**Consignes:**
(1) Répondez à ces questions sur l'extrait consacré à la néo-créolisation en milieu protestant :
(a) Sous quel angle la recherche observe-t-elle la néo-créolisation en milieu protestant ?
(b) Quel trait ont en commun toutes les populations en présence dans le cadre martiniquais étudié ?
(c) Dans quel texte Marie-José Jolivet note-t-elle que seuls quelques migrants haïtiens parviennent à une sorte d'intégration ?
(2) Rédigez la suite de l'extrait sur la néo-créolisation en milieu protestant, à partir de sa dernière phrase.

**Extrait:**
Notre recherche diffère de celles des analystes cités, en ce sens qu’elle observe la néo-créolisation en milieu protestant sous l’angle de l’intégration et de l’éducation — un double processus qui relèverait de mécanismes universels32. Ce qui est certain, c’est que dans le cadre martiniquais (qui n’est pas celui de la Guyane française), et dans le contexte ecclésial qui nous sert de laboratoire, les populations en présence sont toutes créolophones, ce qui singularise le phénomène que nous étudions et valide (rait) notre hypothèse. Marie-José Jolivet, dans sa préface de l’essai de Laëthier, note que seulement quelques migrants haïtiens parviennent à se frayer un chemin vers une sorte d’intégration33. Comment se met-il donc en place, ce chemin, au sein de cette communauté de Créoles ? Quelles en sont les représentations objectives ? Comment les mesurer chez des Caribéens qui sont déjà créolisés, dont la pratique religieuse s’inscrit au cœur même de la globalisation ?

**Données fournies:**
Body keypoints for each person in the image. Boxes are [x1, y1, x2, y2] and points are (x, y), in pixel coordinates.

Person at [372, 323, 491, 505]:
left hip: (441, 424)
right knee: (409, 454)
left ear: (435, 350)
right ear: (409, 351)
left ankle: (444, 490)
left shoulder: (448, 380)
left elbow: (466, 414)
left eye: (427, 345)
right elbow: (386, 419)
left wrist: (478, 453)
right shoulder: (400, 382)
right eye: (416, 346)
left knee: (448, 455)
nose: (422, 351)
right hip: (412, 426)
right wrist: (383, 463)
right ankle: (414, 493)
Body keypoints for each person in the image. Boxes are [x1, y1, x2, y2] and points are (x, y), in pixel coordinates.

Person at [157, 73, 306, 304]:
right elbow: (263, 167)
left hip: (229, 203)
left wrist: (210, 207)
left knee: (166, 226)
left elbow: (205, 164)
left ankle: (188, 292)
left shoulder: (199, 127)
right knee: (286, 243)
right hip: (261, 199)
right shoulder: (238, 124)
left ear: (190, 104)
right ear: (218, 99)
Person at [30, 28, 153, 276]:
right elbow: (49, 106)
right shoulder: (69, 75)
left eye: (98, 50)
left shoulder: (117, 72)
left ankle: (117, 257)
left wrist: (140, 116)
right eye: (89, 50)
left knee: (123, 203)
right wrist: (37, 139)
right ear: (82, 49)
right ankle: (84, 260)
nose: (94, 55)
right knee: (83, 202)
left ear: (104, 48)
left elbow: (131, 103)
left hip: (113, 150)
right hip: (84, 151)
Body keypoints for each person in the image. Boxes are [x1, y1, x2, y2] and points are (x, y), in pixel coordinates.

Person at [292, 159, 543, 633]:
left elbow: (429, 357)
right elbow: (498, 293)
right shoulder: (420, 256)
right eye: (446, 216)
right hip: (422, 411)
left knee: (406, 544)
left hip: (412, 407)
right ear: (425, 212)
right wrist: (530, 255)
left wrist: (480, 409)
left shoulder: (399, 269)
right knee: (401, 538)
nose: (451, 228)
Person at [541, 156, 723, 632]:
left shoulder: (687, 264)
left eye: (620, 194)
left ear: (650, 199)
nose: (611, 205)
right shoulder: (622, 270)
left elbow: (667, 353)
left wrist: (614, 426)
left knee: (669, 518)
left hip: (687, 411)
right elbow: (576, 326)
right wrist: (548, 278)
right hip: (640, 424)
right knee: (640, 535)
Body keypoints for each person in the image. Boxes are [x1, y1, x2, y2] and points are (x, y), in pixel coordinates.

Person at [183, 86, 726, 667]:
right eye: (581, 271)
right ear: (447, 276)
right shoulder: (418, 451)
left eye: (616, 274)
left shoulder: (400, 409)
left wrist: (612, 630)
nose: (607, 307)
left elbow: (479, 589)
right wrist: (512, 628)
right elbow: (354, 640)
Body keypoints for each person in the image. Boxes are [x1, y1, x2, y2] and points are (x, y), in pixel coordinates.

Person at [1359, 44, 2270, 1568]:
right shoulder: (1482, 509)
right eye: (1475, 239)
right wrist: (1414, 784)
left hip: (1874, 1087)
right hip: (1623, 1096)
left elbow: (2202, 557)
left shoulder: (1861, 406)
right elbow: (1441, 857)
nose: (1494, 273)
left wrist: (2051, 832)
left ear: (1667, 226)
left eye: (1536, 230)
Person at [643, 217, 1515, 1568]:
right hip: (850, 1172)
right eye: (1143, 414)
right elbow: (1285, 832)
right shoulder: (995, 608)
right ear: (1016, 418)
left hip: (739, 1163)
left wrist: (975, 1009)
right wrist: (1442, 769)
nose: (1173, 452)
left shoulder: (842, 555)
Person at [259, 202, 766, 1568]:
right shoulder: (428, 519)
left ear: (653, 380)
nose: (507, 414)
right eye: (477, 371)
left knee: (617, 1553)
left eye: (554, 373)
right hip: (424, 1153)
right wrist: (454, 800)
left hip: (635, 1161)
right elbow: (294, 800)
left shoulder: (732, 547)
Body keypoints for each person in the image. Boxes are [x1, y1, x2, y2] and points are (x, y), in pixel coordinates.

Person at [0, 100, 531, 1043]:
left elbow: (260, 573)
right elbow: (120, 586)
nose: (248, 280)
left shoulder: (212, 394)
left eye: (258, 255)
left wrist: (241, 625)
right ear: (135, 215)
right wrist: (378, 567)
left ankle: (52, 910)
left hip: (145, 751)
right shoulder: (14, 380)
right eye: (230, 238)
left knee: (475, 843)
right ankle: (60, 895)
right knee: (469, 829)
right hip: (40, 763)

**Réponses:**
(1)
(a) Sous l'angle de l'intégration et de l'éducation.
(b) Elles sont toutes créolophones.
(c) Dans sa préface de l'essai de Laëthier.

(2)
Selon nous, le corollaire de ce phénomène, et donc un de ses marqueurs essentiels, serait une facilité d’intégration et d’éducation dans un contexte français où perdure l’idée que l’intégration est obligatoirement synonyme d’assimilation34,35 c’est-à-dire, pour l’étranger, l’abandon de « toutes les caractéristiques qui sont, chez lui, étrangères à la société d’accueil. »36 Dans les sociétés post-plantationnaires, ce concept aurait pour sens l’occidentalisation, comme le fait remarquer Marie-José Jolivet dans un texte37 sur la créolisation en Guyane française où la socioanthropologue envisage la déclinaison du concept d’assimilation38 dans son rapport à la créolisation. Par ailleurs, plusieurs chercheurs, notamment Jean Benoist, Jean-Luc Bonniol et encore Marie-José Jolivet, à travers plusieurs articles, ouvrent un champ définitionnel très large pour la compréhension de la notion de créolisation et d’autres concepts afférents39.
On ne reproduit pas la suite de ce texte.